I shake my head. I’ve already played the
scenario out a thousand different ways – it’s what I do instead of sleep – and
it always comes out the same. Horror dawns on Gabe’s face as all those soft
lavender shades of love and trust drain out of his aura.
“He’d be afraid of me,” I say. “I just
couldn’t….couldn’t deal if he were…” I stop there. This is cutting me too deep,
bringing all my latent fears to the surface. I’m back in that warehouse again,
feeling Gabe’s energy flow into my body, lost in the exquisite silence even
though somewhere far away he screams and fights against me. The only saving
grace of that entire episode is that Gabe has no memory of it.
“You can drown in secrets,” Tarren says.
It’s an odd thing to come out of his mouth. Poetic almost. Then again, if
anyone knows about secrets, it’s Tarren. He’s got more than any of us.
Shattering secrets, and those are only the ones I know about.
Tarren’s phone rings.
I’m immediately on alert. Gabe always
calls me, not Tarren. Could be Lo, but Lo only texts.

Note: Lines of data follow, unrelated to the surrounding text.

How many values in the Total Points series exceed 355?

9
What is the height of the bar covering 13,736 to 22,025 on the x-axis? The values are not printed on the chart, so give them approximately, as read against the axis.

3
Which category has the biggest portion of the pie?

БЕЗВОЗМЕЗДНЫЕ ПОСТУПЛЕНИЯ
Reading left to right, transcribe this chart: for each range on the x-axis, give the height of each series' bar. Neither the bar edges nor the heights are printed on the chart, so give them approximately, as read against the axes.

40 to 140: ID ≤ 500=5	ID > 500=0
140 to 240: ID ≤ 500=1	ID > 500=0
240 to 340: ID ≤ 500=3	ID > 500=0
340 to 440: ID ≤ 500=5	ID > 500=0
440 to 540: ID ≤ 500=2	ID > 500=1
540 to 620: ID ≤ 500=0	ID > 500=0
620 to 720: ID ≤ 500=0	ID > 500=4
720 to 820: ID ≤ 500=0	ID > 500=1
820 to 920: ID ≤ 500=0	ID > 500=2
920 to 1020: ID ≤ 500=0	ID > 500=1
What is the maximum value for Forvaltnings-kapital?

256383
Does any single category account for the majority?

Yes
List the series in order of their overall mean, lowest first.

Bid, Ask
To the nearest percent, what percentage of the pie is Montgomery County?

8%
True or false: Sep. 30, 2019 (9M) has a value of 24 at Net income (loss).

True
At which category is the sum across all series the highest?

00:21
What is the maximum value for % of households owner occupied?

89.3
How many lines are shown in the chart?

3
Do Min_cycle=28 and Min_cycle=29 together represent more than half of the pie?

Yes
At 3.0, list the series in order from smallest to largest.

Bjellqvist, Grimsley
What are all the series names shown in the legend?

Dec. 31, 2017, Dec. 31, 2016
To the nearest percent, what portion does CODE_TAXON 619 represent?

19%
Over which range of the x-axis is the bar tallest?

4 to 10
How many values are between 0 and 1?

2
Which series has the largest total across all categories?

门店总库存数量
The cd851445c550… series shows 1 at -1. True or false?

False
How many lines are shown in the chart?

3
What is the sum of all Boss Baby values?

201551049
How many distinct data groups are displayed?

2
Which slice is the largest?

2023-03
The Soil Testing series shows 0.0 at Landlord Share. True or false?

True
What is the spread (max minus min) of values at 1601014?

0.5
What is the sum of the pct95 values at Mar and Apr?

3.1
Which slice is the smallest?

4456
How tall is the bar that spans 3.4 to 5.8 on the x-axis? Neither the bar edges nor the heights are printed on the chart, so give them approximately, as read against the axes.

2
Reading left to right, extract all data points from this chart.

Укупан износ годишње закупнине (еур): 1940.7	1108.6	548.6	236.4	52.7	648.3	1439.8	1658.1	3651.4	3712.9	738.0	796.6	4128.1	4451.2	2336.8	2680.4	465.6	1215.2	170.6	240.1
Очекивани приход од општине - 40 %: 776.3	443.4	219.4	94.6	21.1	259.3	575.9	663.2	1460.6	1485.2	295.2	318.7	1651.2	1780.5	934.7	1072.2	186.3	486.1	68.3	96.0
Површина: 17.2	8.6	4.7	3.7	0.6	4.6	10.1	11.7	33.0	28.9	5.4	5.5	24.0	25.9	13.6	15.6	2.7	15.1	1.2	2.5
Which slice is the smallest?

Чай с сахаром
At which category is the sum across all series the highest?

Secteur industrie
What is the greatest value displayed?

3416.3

Tarren slides the phone out of his
pocket and looks at the number. Worry erupts from his aura like a fireball, so
big, so sudden that I actually shudder and turn away from him. I press my
gloved hands against my kneecaps even as the skin of my palms itches to retract
and allow the feeding bulbs to the surface. Tarren quickly leashes his aura,
sucking those powerful brown waves back into his body, dominating his emotions
with an iron grip as he answers the phone.
“T…Tarren,” a female voice I don’t
recognize trembles. “It’s…it’s hap-“
“I’m not alone,” Tarren cuts her off in
a brusque voice. He knows my sensitive ears can easily pick up the other end of
the conversation. “I’ll call you back…” His voice softens, “soon.”